The freeze usually occurs within 2 hours of booting the computer. I have tried multiple boot options I read around the net that solved the issue for others, such as the famous pcie_aspm=off, but they don’t make a difference in my case. That may be because I don’t have an ASUS mainboard like most people who report this issue. I have a Gigabyte X570 I Aorus Pro in stead.
While it sucks to a pretty infuriating level that this problem persists for such a long time over so many updates, I have discovered something interesting. The issue never reappears after a soft reboot.
So I do a Sync, Unmount and reBootSysRequest (i.e. hold Alt + SysRq while pressing S, U, and B in slow succession) and the problem is gone until I do a cold boot.
I know this topic is old, but it’s still the first result DuckDuckGo gives me. I thought I’d share that new information here.

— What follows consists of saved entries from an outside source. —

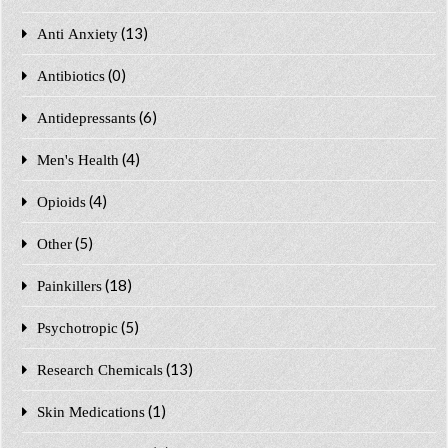
(13)
Anti Anxiety
(0)
Antibiotics
(6)
Antidepressants
(4)
Men's Health
(4)
Opioids
(5)
Other
(18)
Painkillers
(5)
Psychotropic
(13)
Research Chemicals
(1)
Skin Medications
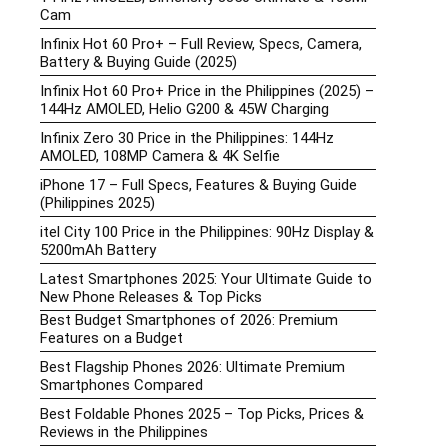
Cam
Infinix Hot 60 Pro+ – Full Review, Specs, Camera,
Battery & Buying Guide (2025)
Infinix Hot 60 Pro+ Price in the Philippines (2025) –
144Hz AMOLED, Helio G200 & 45W Charging
Infinix Zero 30 Price in the Philippines: 144Hz
AMOLED, 108MP Camera & 4K Selfie
iPhone 17 – Full Specs, Features & Buying Guide
(Philippines 2025)
itel City 100 Price in the Philippines: 90Hz Display &
5200mAh Battery
Latest Smartphones 2025: Your Ultimate Guide to
New Phone Releases & Top Picks
Best Budget Smartphones of 2026: Premium
Features on a Budget
Best Flagship Phones 2026: Ultimate Premium
Smartphones Compared
Best Foldable Phones 2025 – Top Picks, Prices &
Reviews in the Philippines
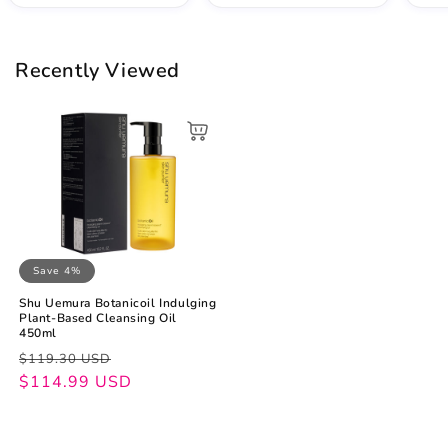
Recently Viewed
Save 4%
Shu Uemura Botanicoil Indulging
Plant-Based Cleansing Oil
450ml
Regular
Sale
$119.30 USD
price
price
$114.99 USD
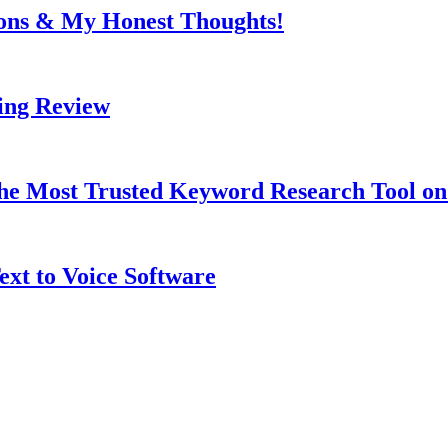
Cons & My Honest Thoughts!
ing Review
 the Most Trusted Keyword Research Tool o
ext to Voice Software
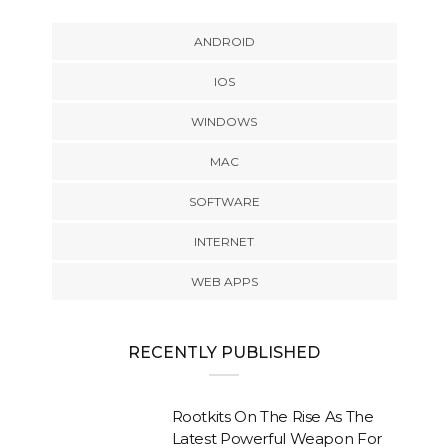
ANDROID
IOS
WINDOWS
MAC
SOFTWARE
INTERNET
WEB APPS
RECENTLY PUBLISHED
Rootkits On The Rise As The
Latest Powerful Weapon For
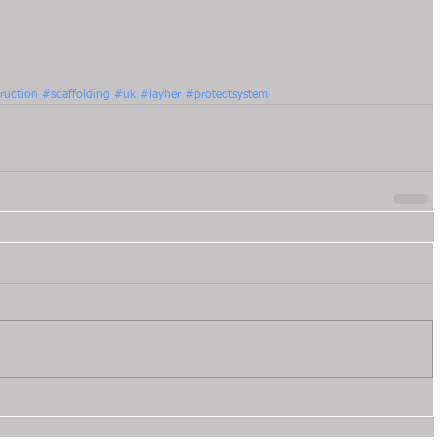
ruction
#scaffolding
#uk
#layher
#protectsystem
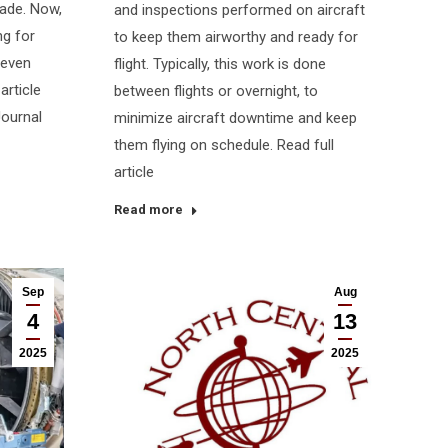
rade. Now,
and inspections performed on aircraft
ng for
to keep them airworthy and ready for
 even
flight. Typically, this work is done
article
between flights or overnight, to
Journal
minimize aircraft downtime and keep
them flying on schedule. Read full
article
Read more
Sep
Aug
4
13
2025
2025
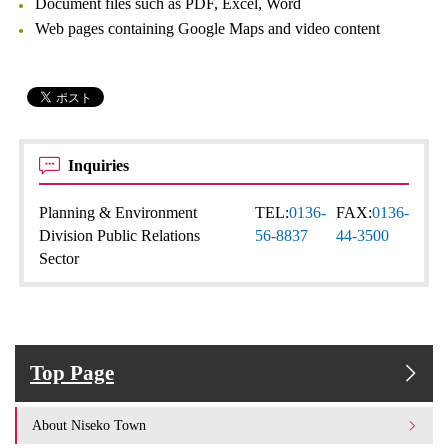
Document files such as PDF, Excel, Word
Web pages containing Google Maps and video content
Inquiries
Planning & Environment
TEL:
0136-
FAX:
0136-
Division Public Relations
56-8837
44-3500
Sector
Top Page
About Niseko Town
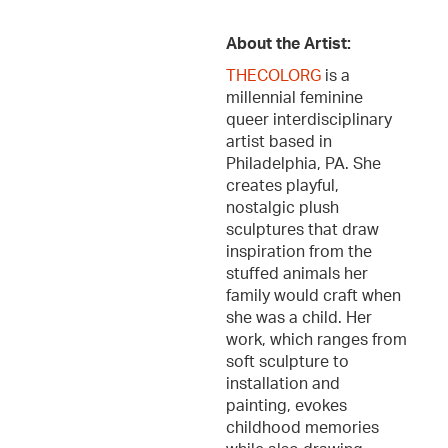
About the Artist:
THECOLORG
is a
millennial feminine
queer interdisciplinary
artist based in
Philadelphia, PA. She
creates playful,
nostalgic plush
sculptures that draw
inspiration from the
stuffed animals her
family would craft when
she was a child. Her
work, which ranges from
soft sculpture to
installation and
painting, evokes
childhood memories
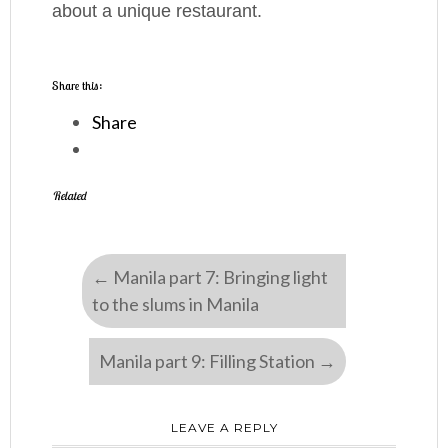
about a unique restaurant.
Share this:
Share
Related
←
Manila part 7: Bringing light
to the slums in Manila
Manila part 9: Filling Station
→
LEAVE A REPLY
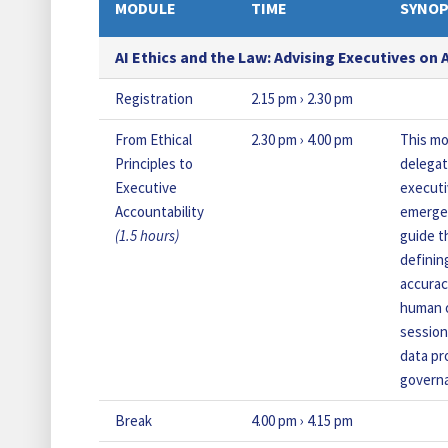
MODULE
T
IME
SYNOP
AI Ethics and the Law: Advising Executives on
Registration
2.15 pm › 2.30 pm
From Ethical
2.30 pm › 4.00 pm
This mo
Principles to
delegat
Executive
executi
Accountability
emergen
(1.5 hours)
guide t
definin
accurac
human o
session
data pr
govern
Break
4.00 pm › 4.15 pm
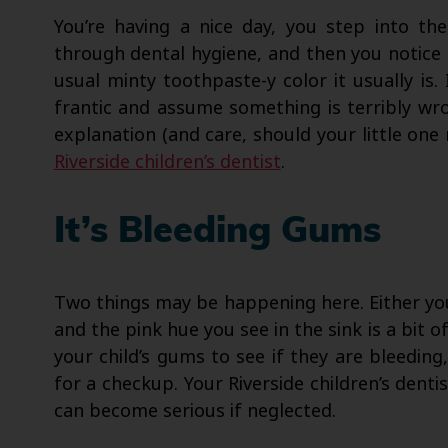
You’re having a nice day, you step into t
through dental hygiene, and then you notice th
usual minty toothpaste-y color it usually is
frantic and assume something is terribly wro
explanation (and care, should your little one
Riverside children’s dentist
.
It’s Bleeding Gums
Two things may be happening here. Either you
and the pink hue you see in the sink is a bit o
your child’s gums to see if they are bleeding
for a checkup. Your Riverside children’s dentis
can become serious if neglected.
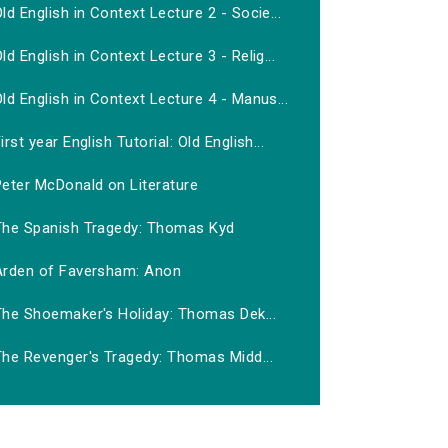
ld English in Context Lecture 2 - Socie...
ld English in Context Lecture 3 - Relig...
ld English in Context Lecture 4 - Manus...
irst year English Tutorial: Old English...
Peter McDonald on Literature
The Spanish Tragedy: Thomas Kyd
Arden of Faversham: Anon
The Shoemaker's Holiday: Thomas Dek...
The Revenger's Tragedy: Thomas Midd...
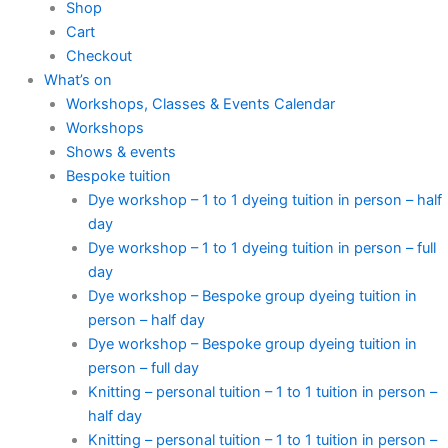
Shop
Cart
Checkout
What’s on
Workshops, Classes & Events Calendar
Workshops
Shows & events
Bespoke tuition
Dye workshop – 1 to 1 dyeing tuition in person – half
day
Dye workshop – 1 to 1 dyeing tuition in person – full
day
Dye workshop – Bespoke group dyeing tuition in
person – half day
Dye workshop – Bespoke group dyeing tuition in
person – full day
Knitting – personal tuition – 1 to 1 tuition in person –
half day
Knitting – personal tuition – 1 to 1 tuition in person –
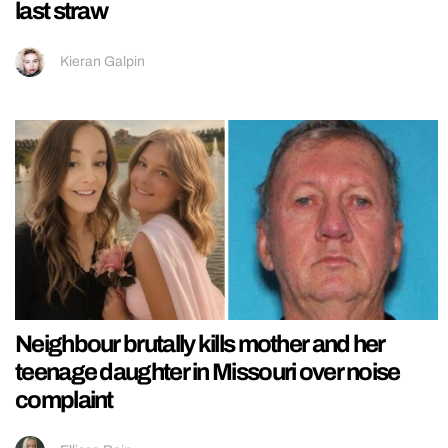
last straw
Kieran Galpin
Neighbour brutally kills mother and her
teenage daughter in Missouri over noise
complaint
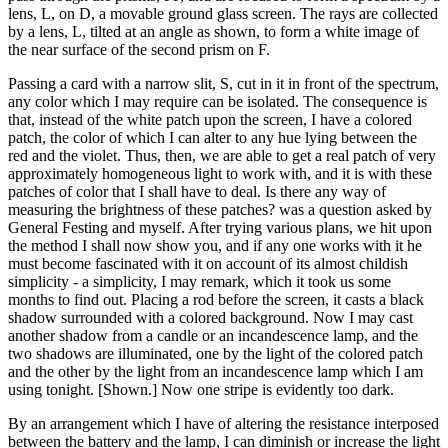
lens, L, on D, a movable ground glass screen. The rays are collected
by a lens, L, tilted at an angle as shown, to form a white image of
the near surface of the second prism on F.
Passing a card with a narrow slit, S, cut in it in front of the spectrum,
any color which I may require can be isolated. The consequence is
that, instead of the white patch upon the screen, I have a colored
patch, the color of which I can alter to any hue lying between the
red and the violet. Thus, then, we are able to get a real patch of very
approximately homogeneous light to work with, and it is with these
patches of color that I shall have to deal. Is there any way of
measuring the brightness of these patches? was a question asked by
General Festing and myself. After trying various plans, we hit upon
the method I shall now show you, and if any one works with it he
must become fascinated with it on account of its almost childish
simplicity - a simplicity, I may remark, which it took us some
months to find out. Placing a rod before the screen, it casts a black
shadow surrounded with a colored background. Now I may cast
another shadow from a candle or an incandescence lamp, and the
two shadows are illuminated, one by the light of the colored patch
and the other by the light from an incandescence lamp which I am
using tonight. [Shown.] Now one stripe is evidently too dark.
By an arrangement which I have of altering the resistance interposed
between the battery and the lamp, I can diminish or increase the light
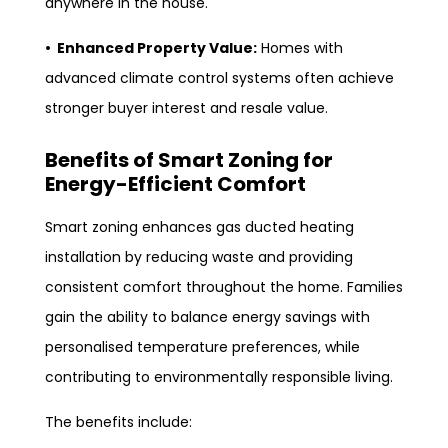
anywhere in the house.
• Enhanced Property Value:
Homes with
advanced climate control systems often achieve
stronger buyer interest and resale value.
Benefits of Smart Zoning for
Energy-Efficient Comfort
Smart zoning enhances gas ducted heating
installation by reducing waste and providing
consistent comfort throughout the home. Families
gain the ability to balance energy savings with
personalised temperature preferences, while
contributing to environmentally responsible living.
The benefits include:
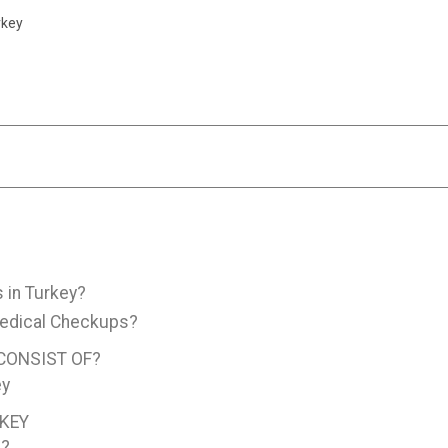
rkey
 in Turkey?
Medical Checkups?
CONSIST OF?
ey
RKEY
K?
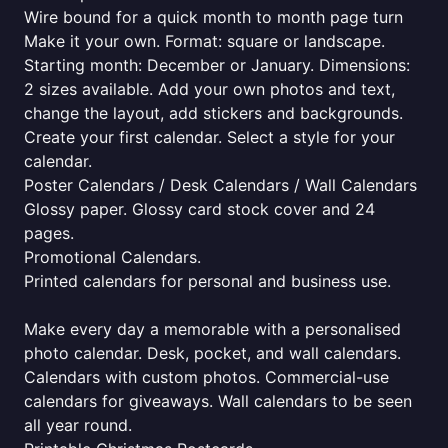
Wire bound for a quick month to month page turn
Make it your own. Format: square or landscape.
Starting month: December or January. Dimensions:
2 sizes available. Add your own photos and text,
change the layout, add stickers and backgrounds.
Create your first calendar. Select a style for your
calendar.
Poster Calendars / Desk Calendars / Wall Calendars
Glossy paper. Glossy card stock cover and 24
pages.
Promotional Calendars.
Printed calendars for personal and business use.
Make every day a memorable with a personalised
photo calendar. Desk, pocket, and wall calendars.
Calendars with custom photos. Commercial-use
calendars for giveaways. Wall calendars to be seen
all year round.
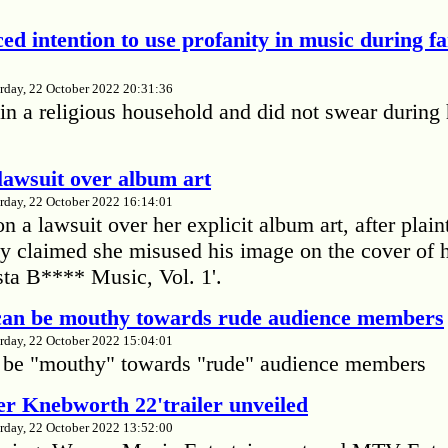
ed intention to use profanity in music during f
rday, 22 October 2022 20:31:36
in a religious household and did not swear during 
lawsuit over album art
rday, 22 October 2022 16:14:01
 a lawsuit over her explicit album art, after plain
 claimed she misused his image on the cover of 
ta B**** Music, Vol. 1'.
 can be mouthy towards rude audience members
rday, 22 October 2022 15:04:01
 be "mouthy" towards "rude" audience members
r Knebworth 22'trailer unveiled
rday, 22 October 2022 13:52:00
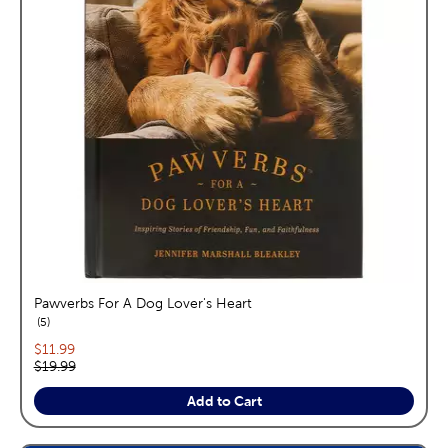
Pawverbs For A Dog Lover's Heart
reviews
5
Current price:
$11.99
Original price:
$19.99
Add to Cart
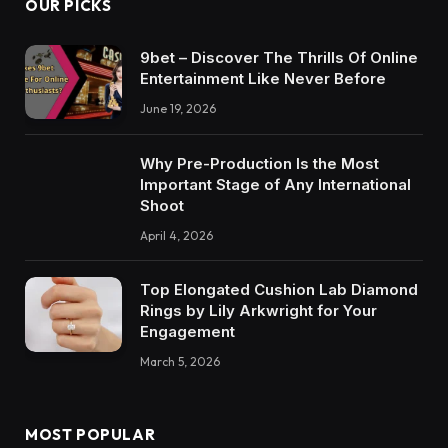
OUR PICKS
9bet – Discover The Thrills Of Online
Entertainment Like Never Before
June 19, 2026
Why Pre-Production Is the Most
Important Stage of Any International
Shoot
April 4, 2026
Top Elongated Cushion Lab Diamond
Rings by Lily Arkwright for Your
Engagement
March 5, 2026
MOST POPULAR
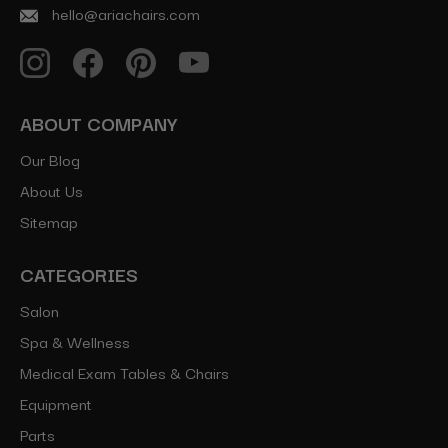
hello@ariachairs.com
ABOUT COMPANY
Our Blog
About Us
Sitemap
CATEGORIES
Salon
Spa & Wellness
Medical Exam Tables & Chairs
Equipment
Parts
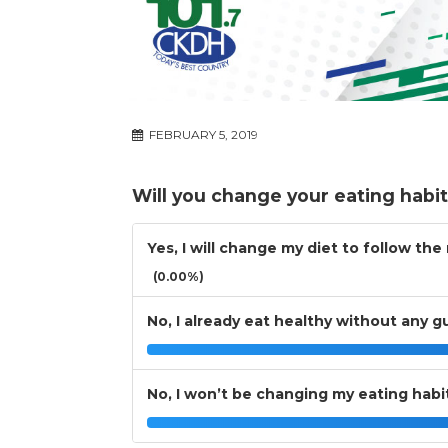
FEBRUARY 5, 2019
Will you change your eating habi
Yes, I will change my diet to follow th
(0.00%)
No, I already eat healthy without any g
No, I won’t be changing my eating habi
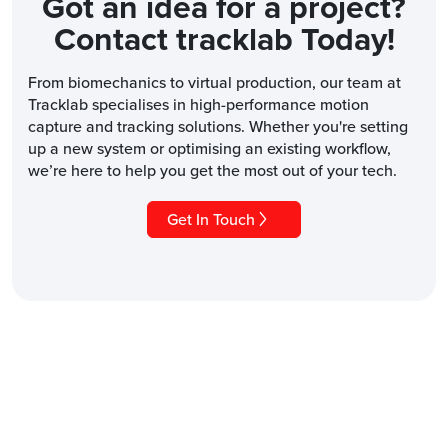
Got an idea for a project?
Contact tracklab Today!
From biomechanics to virtual production, our team at
Tracklab specialises in high-performance motion
capture and tracking solutions. Whether you're setting
up a new system or optimising an existing workflow,
we’re here to help you get the most out of your tech.
Get In Touch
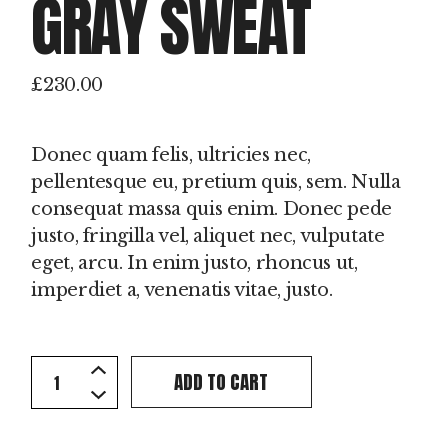
GRAY SWEAT
£
230.00
Donec quam felis, ultricies nec,
pellentesque eu, pretium quis, sem. Nulla
consequat massa quis enim. Donec pede
justo, fringilla vel, aliquet nec, vulputate
eget, arcu. In enim justo, rhoncus ut,
imperdiet a, venenatis vitae, justo.
Gray Sweat quantity
ADD TO CART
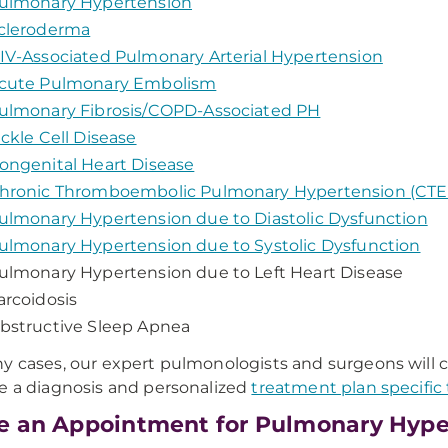
ulmonary Hypertension
cleroderma
IV-Associated Pulmonary Arterial Hypertension
cute Pulmonary Embolism
ulmonary Fibrosis/COPD-Associated PH
ickle Cell Disease
ongenital Heart Disease
hronic Thromboembolic Pulmonary Hypertension (CT
ulmonary Hypertension due to Diastolic Dysfunction
ulmonary Hypertension due to Systolic Dysfunction
ulmonary Hypertension due to Left Heart Disease
arcoidosis
bstructive Sleep Apnea
y cases, our expert pulmonologists and surgeons will c
e a diagnosis and personalized
treatment plan specific 
 an Appointment for Pulmonary Hype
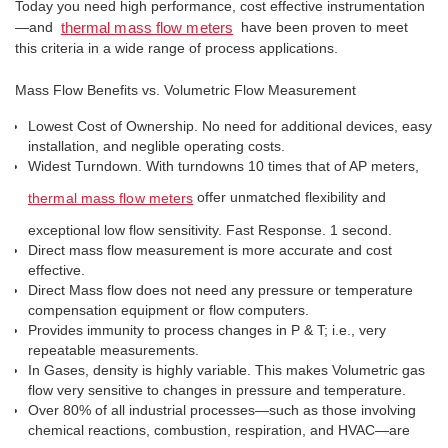
Today you need high perfor­mance, cost effective instrumentation
—and
have been proven to meet
thermal mass flow meters
this criteria in a wide range of process applications.
Mass Flow Benefits vs. Volumetric Flow Measurement
Lowest Cost of Ownership. No need for additional devices, easy
installation, and neglible operating costs.
Widest Turndown. With turndowns 10 times that of AP meters,
offer unmatched flexibility and
thermal mass flow meters
exceptional low flow sensitivity. Fast Response. 1 second.
Direct mass flow measurement is more accurate and cost
effective.
Direct Mass flow does not need any pressure or temperature
compensation equipment or flow computers.
Provides immunity to process changes in P & T; i.e., very
repeatable measurements.
In Gases, density is highly variable. This makes Volumetric gas
flow very sensitive to changes in pressure and temperature.
Over 80% of all industrial processes—such as those involving
chemical reactions, combustion, respiration, and HVAC—are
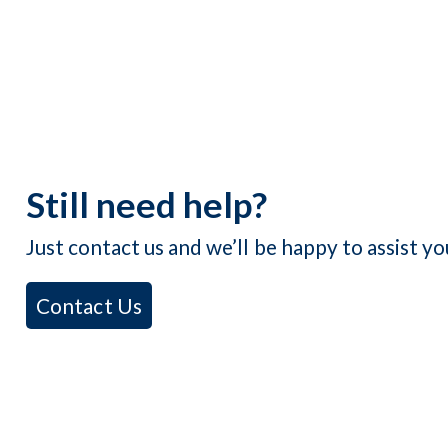
Still need help?
Just contact us and we’ll be happy to assist yo
Contact Us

10:06:20 kernel: [ 3901.114072] NVRM: GPU at PCI:0000:09:00: GPU-xxxxxxxx-xxxx-xxxx-xxxx-xxxxxxxxxxxx
10:06:20 kernel: [ 3901.114079] NVRM: Xid (PCI:0000:09:00): 79, pid='<unknown>', name=<unknown>, GPU has fallen off the bus.
10:06:20 kernel: [ 3901.114081] NVRM: GPU 0000:09:00.0: GPU has fallen off the bus.
10:06:20 kernel: [ 3901.114739] NVRM: Xid (PCI:0000:09:00): 32, pid=3502, name=cinnamon, Channel ID 00000010 intr 00800000
10:09:52 kernel: [ 4113.229473] sysrq: Emergency Sync
10:09:52 kernel: [ 4113.229691] Emergency Sync complete
10:09:54 kernel: [ 4114.232443] sysrq: Emergency Remount R/O
Rectification: This is false. Just lucky for some time. See this thread for more on this.
The safest way to reboot a frozen machine is still a Sync, Unmount and reBootSysRequest (i.e. hold Alt + SysRq while pressing S, U, and B) as long as the kernel is still running.